Industries including web development, data analysis, artificial intelligence, and scientific computing use Python, a robust and adaptable programming language. Even for beginners, learning and using it is simple thanks to its clear syntax and sizable standard library.
We’ll take you on a tour through Python’s fundamentals and more advanced subjects in this blog series to help you grasp the language. This course will help you develop your abilities and advance your Python knowledge, whether you’re a total novice or an experienced coder.
By the end of this series, you’ll be able to write clear, effective, and maintainable code and have a firm grasp of Python and its ecosystem. Join us on this trip and let’s conquer Python together whether you want to acquire a new skill or start a career in programming.
First, we will cover the fundamentals of Python grammar, data types, and control structures, followed by more complex subjects such as object-oriented programming, functional programming, and multithreading. We’ll also go through well-known frameworks and modules like Django, Flask, Pandas, and NumPy and demonstrate how to utilize them to create practical applications.
Each chapter will cover its respective topic in depth, starting from the basics and gradually building up to more advanced concepts. The appendices will provide additional resources and support for the reader, including installation instructions, a glossary of terms, and solutions to selected exercises.
1. Python Basics
- Go to the official website at https://www.python.org/downloads/ and download the latest version.
- Once the download is complete, run the installer by double-clicking on the downloaded file.
- In the installer, you should select the option to “Add Python X.X to PATH”, where X.X represents the version number that you downloaded. This will allow you to run Python from the command line.
- Choose the installation directory for Python. The default directory is usually fine.
- Select the components you want to install. It’s usually safe to leave the defaults selected.
- Wait for the installation process to complete. This may take a few minutes.
- After installing, open Command Prompt or PowerShell and type “python” to ensure it is installed correctly. You should see the version number and the Python shell prompt “>>>”.
Python Data Types:
Data types refer to the type of data that a variable can store.
The most commonly used data types are :
- Integers: Whole numbers without a decimal point (e.g., 1, 2, 3).

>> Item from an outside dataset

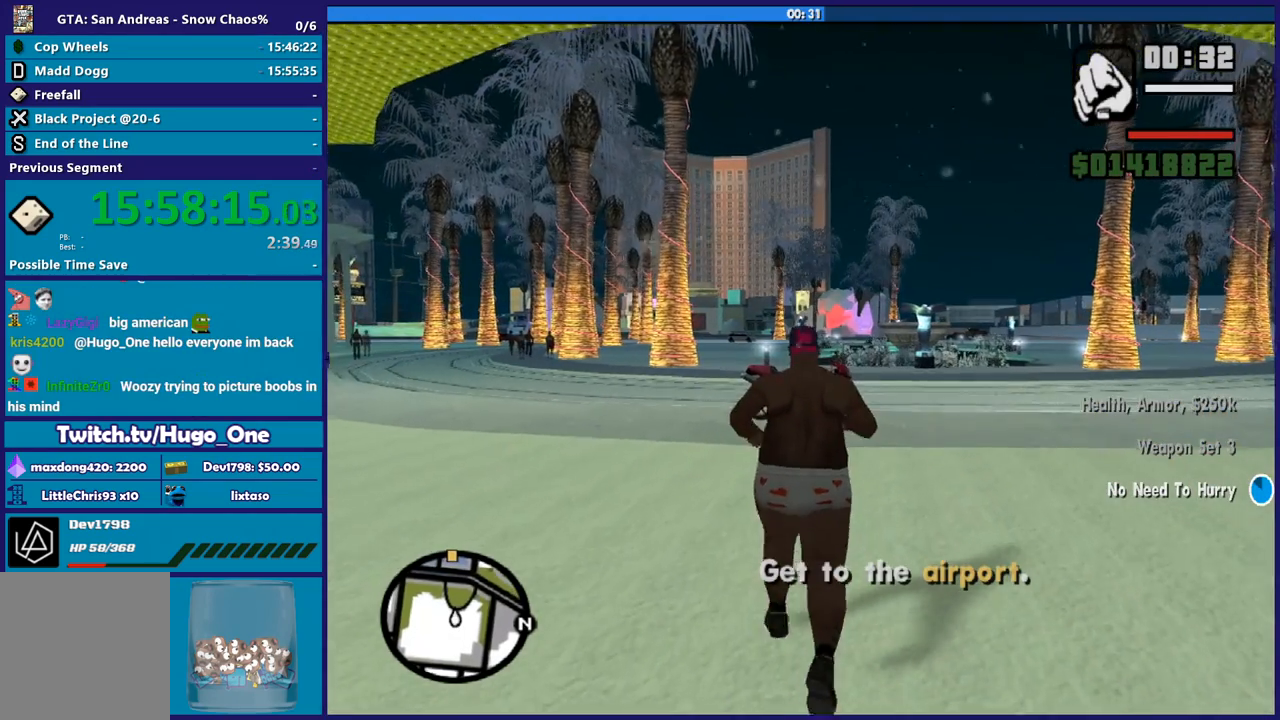
{"buttons": ["A"], "left_stick": "up", "right_stick": "center", "events": [[100, "A", "down"], [234, "A", "up"], [334, "A", "down"], [434, "A", "up"], [500, "A", "down"]]}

- Floats: Numbers with a decimal point (e.g., 1.0, 2.5, 3.14).
- Strings: Text enclosed in quotes (e.g., “hello”, ‘world’).
- Booleans: True or False values.
Python Variables:
A variable is a named location in memory that stores a value. You can assign variable values of any data type, and you can change the value throughout the program. Here’s an example of how to create a variable:
x = 5
This example assigns the value 5 to the variable “x”.
Examples: Here are some examples of how to use data types and variables :
# Integers
x = 5
y = 10
print(x + y) # Output: 15
# Floats
a = 1.5
b = 2.5
print(a + b) # Output: 4.0
# Strings
hello = "Hello"
world = 'World'
print(hello + " " + world) # Output: Hello World
# Booleans
x = True
y = False
print(x and y) # Output: False
In these examples, we provide variable values of various data kinds and carry out actions on them. The print() method is used to output the results of the operations to the console.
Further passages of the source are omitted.